Rollback is a git revert.
If a new prompt regresses behavior, you revert the prompts repo and the next pod that starts (or the next configmap reload) picks up the old one. No image rebuild.
A/B testing is two ConfigMaps and a service mesh split.
Route 10% of inbound traffic to a deployment with the prompts-v2 mount. Compare voxflow_tool_invocations_total{tool="verify",outcome="ok"} between the two. If v2 wins, flip the split. If it loses, delete the deployment.
The placeholder discipline
Three placeholders, no more:
| Placeholder | Purpose |
|---|---|
{agent_name} |
The persona (“Sara”, “Mark”, “Aisha”) |
{company_name} |
The brand (“Acme Dental”, “Sunset Realty”) |
{now} |
Wall-clock time at call start, computed per-call |
Why so few? Because every placeholder is a coupling between the prompt content and the code that supplies it. Add {caller_first_name} and now the renderer needs caller context, the loader needs a different signature, the templates without that placeholder need to keep working, and you’ve started building a templating engine.

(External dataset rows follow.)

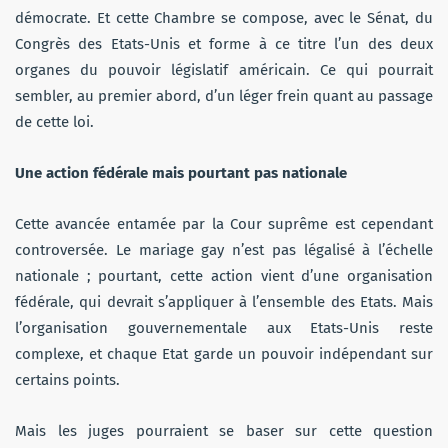
démocrate. Et cette Chambre se compose, avec le Sénat, du
Congrès des Etats-Unis et forme à ce titre l’un des deux
organes du pouvoir législatif américain. Ce qui pourrait
sembler, au premier abord, d’un léger frein quant au passage
de cette loi.
Une action fédérale mais pourtant pas nationale
Cette avancée entamée par la Cour suprême est cependant
controversée. Le mariage gay n’est pas légalisé à l’échelle
nationale ; pourtant, cette action vient d’une organisation
fédérale, qui devrait s’appliquer à l’ensemble des Etats. Mais
l’organisation gouvernementale aux Etats-Unis reste
complexe, et chaque Etat garde un pouvoir indépendant sur
certains points.
Mais les juges pourraient se baser sur cette question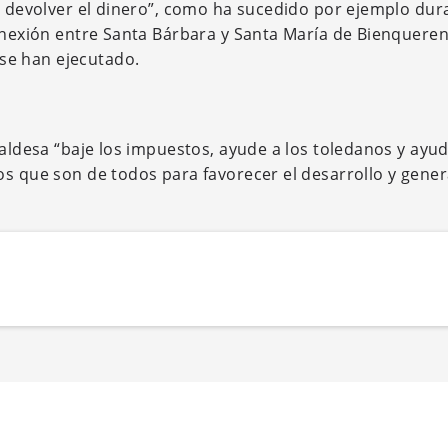
ue devolver el dinero”, como ha sucedido por ejemplo dur
conexión entre Santa Bárbara y Santa María de Bienqueren
se han ejecutado.
caldesa “baje los impuestos, ayude a los toledanos y ayud
os que son de todos para favorecer el desarrollo y gener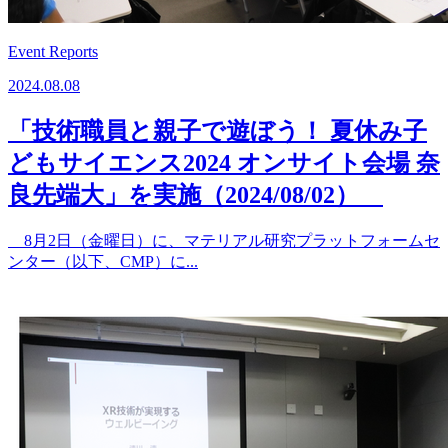
Event Reports
2024.08.08
「技術職員と親子で遊ぼう！ 夏休み子
どもサイエンス2024 オンサイト会場 奈
良先端大」を実施（2024/08/02）
8月2日（金曜日）に、マテリアル研究プラットフォームセ
ンター（以下、CMP）に...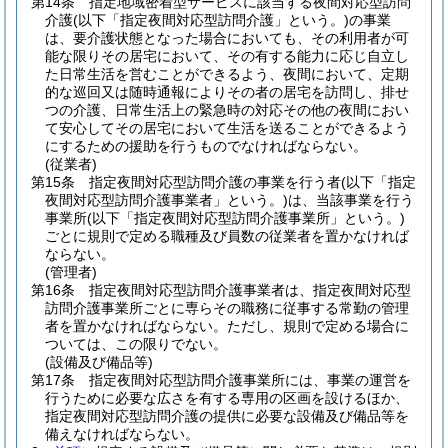
第14条
指定地域密着型サービスに該当する夜間対応型訪問
介護
(以下「指定夜間対応型訪問介護」という。)
の事業
は、要介護状態となった場合においても、その利用者が可
能な限りその居宅において、その有する能力に応じ自立し
た日常生活を営むことができるよう、夜間において、定期
的な巡回又は随時通報によりその者の居宅を訪問し、排せ
つの介護、日常生活上の緊急時の対応その他の夜間におい
て安心してその居宅において生活を送ることができるよう
にするための援助を行うものでなければならない。
(従業者)
第15条
指定夜間対応型訪問介護の事業を行う者
(以下「指定
夜間対応型訪問介護事業者」という。)
は、当該事業を行う
事業所
(以下「指定夜間対応型訪問介護事業所」という。)
ごとに規則で定める職種及び員数の従業者を置かなければ
ならない。
(管理者)
第16条
指定夜間対応型訪問介護事業者は、指定夜間対応型
訪問介護事業所ごとに専らその職務に従事する常勤の管理
者を置かなければならない。
ただし、規則で定める場合に
ついては、この限りでない。
(設備及び備品等)
第17条
指定夜間対応型訪問介護事業所には、事業の運営を
行うために必要な広さを有する専用の区画を設けるほか、
指定夜間対応型訪問介護の提供に必要な設備及び備品等を
備えなければならない。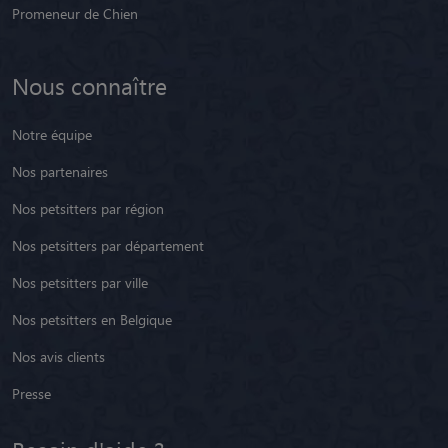
Promeneur de Chien
Nous connaître
Notre équipe
Nos partenaires
Nos petsitters par région
Nos petsitters par département
Nos petsitters par ville
Nos petsitters en Belgique
Nos avis clients
Presse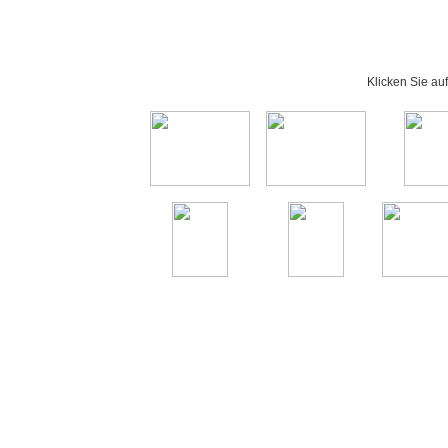
Klicken Sie au
Ge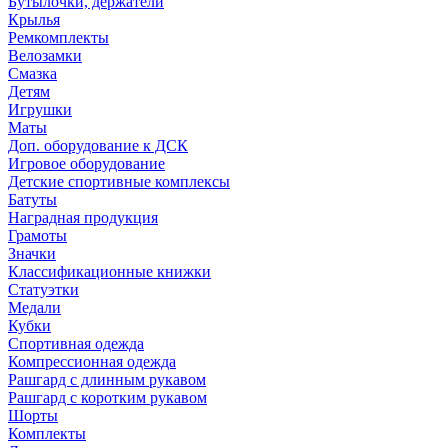
Бутылочки, держатели
Крылья
Ремкомплекты
Велозамки
Смазка
Детям
Игрушки
Маты
Доп. оборудование к ДСК
Игровое оборудование
Детские спортивные комплексы
Батуты
Наградная продукция
Грамоты
Значки
Классификационные книжки
Статуэтки
Медали
Кубки
Спортивная одежда
Компрессионная одежда
Рашгард с длинным рукавом
Рашгард с коротким рукавом
Шорты
Комплекты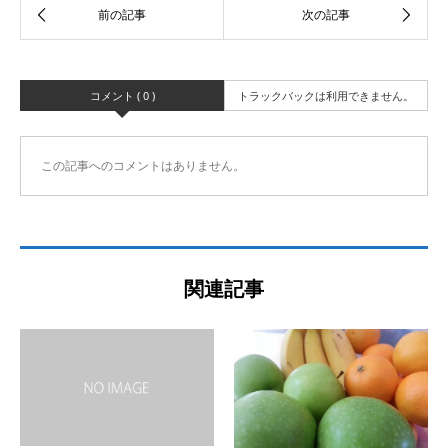
コメント ( 0 )
トラックバックは利用できません。
この記事へのコメントはありません。
関連記事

If you need real templating, use Jinja2 from the start. If you don’t, two-string str.format() is plenty.
What about hot-reloading?
VoxFlow loads templates once at import. Restarting a pod re-reads the files; running pods don’t. This is intentional:
- Mid-call template swaps would produce calls that change voice halfway through.
- ConfigMap mounts in Kubernetes are eventually-consistent across replicas anyway.
- “Restart pods to pick up changes” is a one-line
kubectl rollout restartand aligns with every other config-change workflow.
If hot-reload genuinely matters (it usually doesn’t), use inotify + a debounce. But don’t ship it until someone asks twice.
What this does not solve
This pattern externalizes prompt text. It doesn’t externalize prompt structure — the stages, the tools per stage, the transition graph. That’s a code-level concept (see the multi-stage state machine post). The two concerns intentionally stay separate: behavior is code, content is config.
Takeaway
A two-line loader and one env var turn your prompts from compiled-in IP into mountable, reviewable, rollbackable artifacts. Non-engineers can change the agent’s words. A new tenant is a ConfigMap, not a fork. A/B testing is a deployment, not a feature flag. The cost is ~20 lines and the discipline to keep the placeholder set tiny.